LaTeX Newsを斜め読みしていきます。完全な翻訳を目指す類のものではなく、私が興味を持った項目だけを、ざっくり説明しようと思います。網羅性と正確性には期待しないでください。
今回はLaTeX News Issue 37, June 2023 (LaTeX release 2023-06-01)を読んでいきます。
タグ付きPDFプロジェクトからの新機能
LaTeXの標準的な文書構造について、タグ付きPDFを出力する機能が拡張された。具体的には、標準の見出し命令、地の文、図表目次、フロート、グラフィックス、文献リストなどがサポートされている。有効にするには、文書冒頭で以下の宣言を行う。
\DocumentMetadata{testphase=phase-III}
現時点ではタグ出力機能はLaTeXの標準文書クラス(すなわちarticle
, report
, book
)を用いて、LamportのLaTeX本で説明されているコマンドと環境のみを用いた文書のみがサポートされている。
新しいコマンドと改善されたコマンド
引数を取るフック
lthooksに引数を取るフックを作成する機能(\NewHookWithArguments
, \UseHookWithArguments
, AddToHookWithArguments
など)が追加された。フックの処理内容が文脈依存の場合、これまではフックが利用する変数などをフックが実行する前に設定する必要があった。これではコードの管理が大変であったが、今回の機能はこの状況を改善することが期待される。
環境のコピーと表示
2022年にコマンドをコピーする\NewCommandCopy
を新しく導入した。今回はその環境バージョンにあたる\NewEnvironmentCopy
が追加された。例えばitemize環境をmyitemize環境としてコピーするには次のようにする。
\NewEnvironmentCopy{myitemize}{itemize}
また、環境の\begin
と\end
の内容を表示される\ShowEnvironment
コマンドも追加された。
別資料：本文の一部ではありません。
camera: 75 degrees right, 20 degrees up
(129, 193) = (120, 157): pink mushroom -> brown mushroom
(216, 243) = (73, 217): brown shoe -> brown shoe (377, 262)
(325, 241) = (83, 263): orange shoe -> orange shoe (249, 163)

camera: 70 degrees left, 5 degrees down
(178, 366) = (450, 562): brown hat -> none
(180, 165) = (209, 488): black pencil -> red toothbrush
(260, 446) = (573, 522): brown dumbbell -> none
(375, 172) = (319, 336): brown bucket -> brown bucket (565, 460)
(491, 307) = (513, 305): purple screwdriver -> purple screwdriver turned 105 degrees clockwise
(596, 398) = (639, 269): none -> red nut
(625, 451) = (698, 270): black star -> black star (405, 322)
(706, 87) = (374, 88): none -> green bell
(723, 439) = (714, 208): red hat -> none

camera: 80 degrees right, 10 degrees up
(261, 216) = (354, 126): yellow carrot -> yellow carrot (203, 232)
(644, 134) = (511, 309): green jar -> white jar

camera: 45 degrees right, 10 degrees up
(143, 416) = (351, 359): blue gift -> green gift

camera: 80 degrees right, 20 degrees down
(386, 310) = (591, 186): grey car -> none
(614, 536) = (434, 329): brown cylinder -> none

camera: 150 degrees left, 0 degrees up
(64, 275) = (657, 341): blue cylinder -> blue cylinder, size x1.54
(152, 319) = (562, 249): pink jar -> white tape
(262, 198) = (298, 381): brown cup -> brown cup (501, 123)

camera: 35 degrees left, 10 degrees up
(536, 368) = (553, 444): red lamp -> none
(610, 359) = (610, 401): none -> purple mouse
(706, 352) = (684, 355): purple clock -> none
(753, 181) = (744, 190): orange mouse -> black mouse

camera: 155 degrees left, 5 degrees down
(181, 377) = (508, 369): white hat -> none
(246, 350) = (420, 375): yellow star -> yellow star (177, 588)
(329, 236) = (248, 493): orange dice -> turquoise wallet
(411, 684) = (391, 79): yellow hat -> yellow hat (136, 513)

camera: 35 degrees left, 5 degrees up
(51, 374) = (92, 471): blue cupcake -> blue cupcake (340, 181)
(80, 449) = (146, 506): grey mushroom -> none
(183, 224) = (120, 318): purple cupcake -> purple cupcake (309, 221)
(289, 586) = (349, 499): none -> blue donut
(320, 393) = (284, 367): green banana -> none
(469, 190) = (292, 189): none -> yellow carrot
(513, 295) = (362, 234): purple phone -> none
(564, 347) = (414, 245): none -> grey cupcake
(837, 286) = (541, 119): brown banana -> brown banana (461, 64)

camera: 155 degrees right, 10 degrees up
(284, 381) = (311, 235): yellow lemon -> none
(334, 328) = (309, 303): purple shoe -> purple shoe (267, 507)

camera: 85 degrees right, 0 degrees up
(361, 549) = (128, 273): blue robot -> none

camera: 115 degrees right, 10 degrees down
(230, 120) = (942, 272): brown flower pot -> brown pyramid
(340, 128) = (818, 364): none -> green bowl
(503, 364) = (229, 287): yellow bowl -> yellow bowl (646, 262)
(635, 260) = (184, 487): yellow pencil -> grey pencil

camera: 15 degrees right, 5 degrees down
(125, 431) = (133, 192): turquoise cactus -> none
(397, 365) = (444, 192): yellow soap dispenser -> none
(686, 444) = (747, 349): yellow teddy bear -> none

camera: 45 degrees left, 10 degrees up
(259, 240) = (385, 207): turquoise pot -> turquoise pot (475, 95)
例えば\ShowEvironment{center}
をすると次のような出力が得られる。
>> \begin{center}=environment:
>> ->>\trivlist \centering \item \relax .
<<recently read>> }
l. ...\ShowEnvironment{center}
>> \end{center}:
>> ->>\endtrivlist .
<<recently read>> }
l. ...\ShowEnvironment{center}
その他の新しいコマンド
コマンド名などからある程度機能がわかると思うので説明は割愛。
\IfFileAtLeastTF
\DeclareLowercaseMapping
,\DeclareTitlecaseMapping
,\DeclareUppercaseMapping
\BCPdata
\label
コマンドの拡張
これまでのLaTeXでは\label
コマンドはauxファイルに4つの値を保存する\newlabel
宣言を書き出ていた。hyperrefやnamerefなどのパッケージはこの\label
コマンドを上書きし、5つの値を持つようにする等の挙動変更を行っていた。今回のリリース以降、LaTeXは標準で常に5つの値をもつ\newlabel
宣言を書き出すようになる。
また、新たにlabel
フックが追加された。
\do
をデフォルトで定義済みに
plain TeXから受け継がれた仕様として、\do
という一般的な名称のコマンドはリスト操作の内部コマンドとして使用されている。したがってこのコマンドをユーザが自由に利用(再定義)することはできない。従来は\begin{document}
が実行されるまでは\do
が未定義であったので、ユーザがプリアンブルでうっかり\do
を再定義してしまう可能性があった。今後は\do
を予め定義済みの状態におくことで、\newcommand
等のコマンドが未定義かどうかをチェックする機構の備わった方法では、意図せずに\do
を上書きしてしまうことがないようになる。
その他の細かなコード変更
- filecontents環境に新しいキー
nowarn
を追加 - 新しいフック
shipout
を追加
ドキュメントの改善
ガイド文書の更新
LaTeX2eのリリース時、開発チームはパッケージ開発者向けのガイド(usrguide)と文書クラス開発者向けのガイド(clsguide)を提供した。これらのドキュメントは随時更新されてきたが、その大枠はLaTeX 2.09に慣れ親しんだ読者を想定した形のままとなってきた。この想定は、もはや時代に適合しているとは言い難い。そのため、この昔ながらのスタイルのガイドをそれぞれusrguide-historic, clsguide-historicという名前で凍結し、最新バージョンの各ガイドは新しく書き直された。
新しいusrguideではかつてのxparseスタイル(現在はカーネルの一部となっている)のコマンド定義方法やinterface3への誘導が記述されている。clsguideでもkey-val形式のオプションの取り扱い方などが新たに解説されている。
LaTeXコンパニオンの第3版について
前回の版は2004年に刊行されたが、それからLaTeXの世界ではさまざまな変化があった。これらの変化を反映し、5,000を超えるパッケージを解説したLaTeXコンパニオン第3版が発売されている。